:: INFORMATION GIVEN
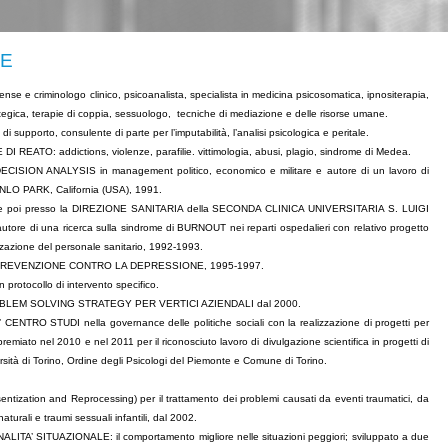
ZE
nse e criminologo clinico, psicoanalista, specialista in medicina psicosomatica, ipnositerapia,
trategica, terapie di coppia, sessuologo, tecniche di mediazione e delle risorse umane.
 di supporto, consulente di parte per l’imputabilità, l’analisi psicologica e peritale.
I REATO: addictions, violenze, parafilie. vittimologia, abusi, plagio, sindrome di Medea.
SION ANALYSIS in management politico, economico e militare e autore di un lavoro di
O PARK, California (USA), 1991.
 e poi presso la DIREZIONE SANITARIA della SECONDA CLINICA UNIVERSITARIA S. LUIGI
tore di una ricerca sulla sindrome di BURNOUT nei reparti ospedalieri con relativo progetto
izzazione del personale sanitario, 1992-1993.
I PREVENZIONE CONTRO LA DEPRESSIONE, 1995-1997.
rotocollo di intervento specifico.
OBLEM SOLVING STRATEGY PER VERTICI AZIENDALI dal 2000.
CENTRO STUDI nella governance delle politiche sociali con la realizzazione di progetti per
remiato nel 2010 e nel 2011 per il riconosciuto lavoro di divulgazione scientifica in progetti di
Università di Torino, Ordine degli Psicologi del Piemonte e Comune di Torino.
ntization and Reprocessing) per il trattamento dei problemi causati da eventi traumatici, da
turali e traumi sessuali infantili, dal 2002.
LITA’ SITUAZIONALE: il comportamento migliore nelle situazioni peggiori; sviluppato a due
::::
JOB ITEM: For every record above, repeat the text exactly and omit any picture.

TASK ANSWER:
ZE
nse e criminologo clinico, psicoanalista, specialista in medicina psicosomatica, ipnositerapia,
trategica, terapie di coppia, sessuologo, tecniche di mediazione e delle risorse umane.
 di supporto, consulente di parte per l’imputabilità, l’analisi psicologica e peritale.
I REATO: addictions, violenze, parafilie. vittimologia, abusi, plagio, sindrome di Medea.
SION ANALYSIS in management politico, economico e militare e autore di un lavoro di
O PARK, California (USA), 1991.
 e poi presso la DIREZIONE SANITARIA della SECONDA CLINICA UNIVERSITARIA S. LUIGI
tore di una ricerca sulla sindrome di BURNOUT nei reparti ospedalieri con relativo progetto
izzazione del personale sanitario, 1992-1993.
I PREVENZIONE CONTRO LA DEPRESSIONE, 1995-1997.
rotocollo di intervento specifico.
OBLEM SOLVING STRATEGY PER VERTICI AZIENDALI dal 2000.
CENTRO STUDI nella governance delle politiche sociali con la realizzazione di progetti per
remiato nel 2010 e nel 2011 per il riconosciuto lavoro di divulgazione scientifica in progetti di
Università di Torino, Ordine degli Psicologi del Piemonte e Comune di Torino.
ntization and Reprocessing) per il trattamento dei problemi causati da eventi traumatici, da
turali e traumi sessuali infantili, dal 2002.
LITA’ SITUAZIONALE: il comportamento migliore nelle situazioni peggiori; sviluppato a due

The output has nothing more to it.